Following the United State’s trends, the global healthcare industry has grown faster than the overall global economy. The share of global GDP by healthcare has increased from 5.2 percent in 1970 to 10.1 percent in 2008. In 1980, the monetary value of output by healthcare was about 9 percent of the United States’ annual Gross Domestic Product (GDP), whereas in 2008 healthcare took about 16 percent of the share of total U.S. GDP. As certain industrial sectors claim more of the economy’s net worth, the whole economy bleeds wealth into those sectors. Practices like corporate stock buybacks further assures the concentration of wealth in the corporation and the industrial sector as a whole.

For about four decades now, prevailing forces have decimated people’s needs for price transparency, affordability, innovation and competitive entrepreneurship. Since 1986, tuition for the aggregate US schools has increased about 20 percent every five years according to the College Board. While healthcare partially blames an increasingly older population for rising costs, both public and private colleges have no such excuses. When, as according to the Delta Cost Project,  “tuitions at public four-year colleges and universities soared nearly 160 percent since 1990” people start to wonder what or who all this new money is spent on. According to an analysis by the Congressional Budget Office “the average tuition and required fees for full-time-equivalent (FTE) undergraduate students increased from $690 to $2,310 [adjusted for inflation]” between 1970 and 1986. In 2015, the average U.S. in-state tuition rate was about $9,800.

There is one crucial parallel between healthcare and tuition cost increase in America: the proportionally large influx of administrative positions has increased the cost of what these institutions sell.

“The disproportionate increase in the number of university staffers who neither teach nor conduct research has continued unabated in more recent years, and slowed only slightly since the start of the economic downturn, during which time colleges and universities have contended that a dearth of resources forced them to sharply raise tuition” recalls the Huffington Post. “There are now two non academic employees at public and two and a half at private universities and colleges for everyone full-time, tenure-track member of the faculty”.

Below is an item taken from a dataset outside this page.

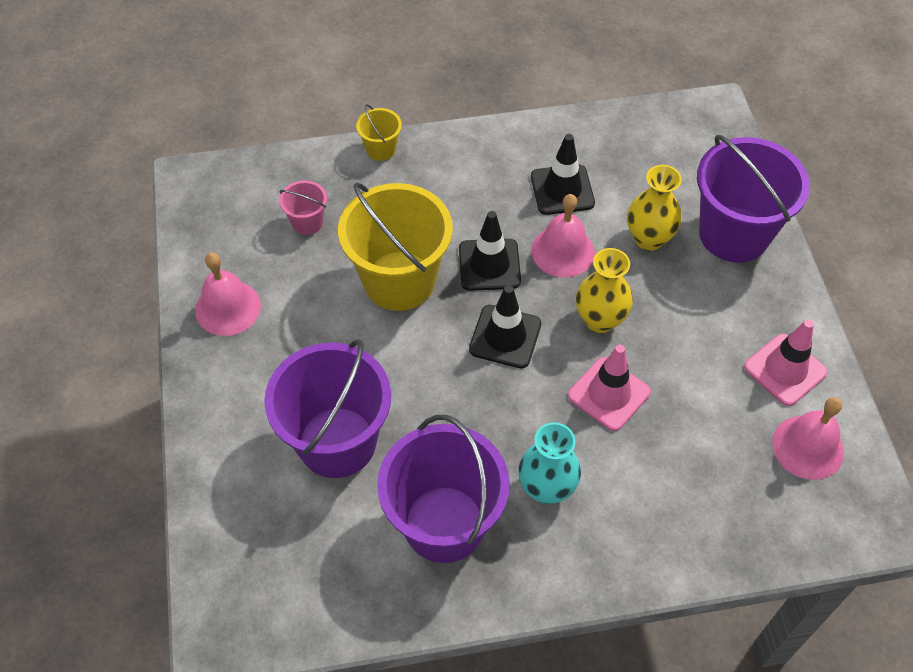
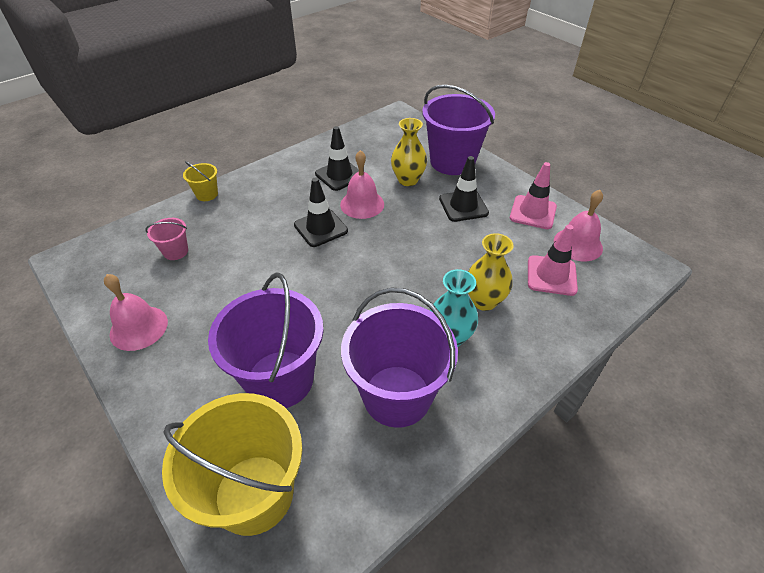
camera: 30 degrees left, 10 degrees down
(399, 281) = (264, 259): yellow bucket -> yellow bucket (254, 493)
(505, 337) = (358, 262): black traffic cone -> black traffic cone (463, 206)
(599, 320) = (410, 230): yellow vase -> yellow vase (484, 301)
(609, 394) = (446, 266): pink traffic cone -> pink traffic cone (551, 275)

Few perspectives see this as positive. One financial management analyst from Bain and Company wrote “In no other industry would overhead costs be allowed to grow at this rate—executives would lose their jobs”. Healthcare works no differently–from data by the Bureau of Labor Statistics it is clear that administrative positions in healthcare increased by over 3,000 percent since 1970. With the financialization of these industries, money was allocated to make more money without proportionally expanding or improving the service which healthcare and universities were supposed to provide. But America’s budgeting problem is not just high living costs from firms who invest their profits in ways to make future profits larger.

The strain of high costs has stagnating incomes to blame too. According to the Economic Policy Institute (EPI), U.S. middle income wages rose six percent since 1980, while low income wages decreased by five percent. Both of these figures are dwarfed by a 41 percent increase in income of the highest wage earners over the same period. Middle to low income folks income has stagnated relative to the total income paid out year after year.

The matter of fairness comes to a point while considering that since 1973, net U.S. labor productivity has increased 74.4 percent but hourly compensation rose only 9.2 percent. Most people have been working for free! But for whom? Since 1980, the top one percent of wage earners increased their income by 138 percent, the bottom 90 percent of wage earners saw their incomes increase by 15 percent. These days the world funnels wealth from most people to small groups of elite, and everyone suffers for it.

 

Information for this article was gathered from The Congressional Budget Office (CBO), Kaiser Family Foundation (KFF), Foundation for Economic Education (FEE), Economic Policy Institute (EPI), Reuters, Huffington Post, Media Trackers, The College Board and Bain and Company.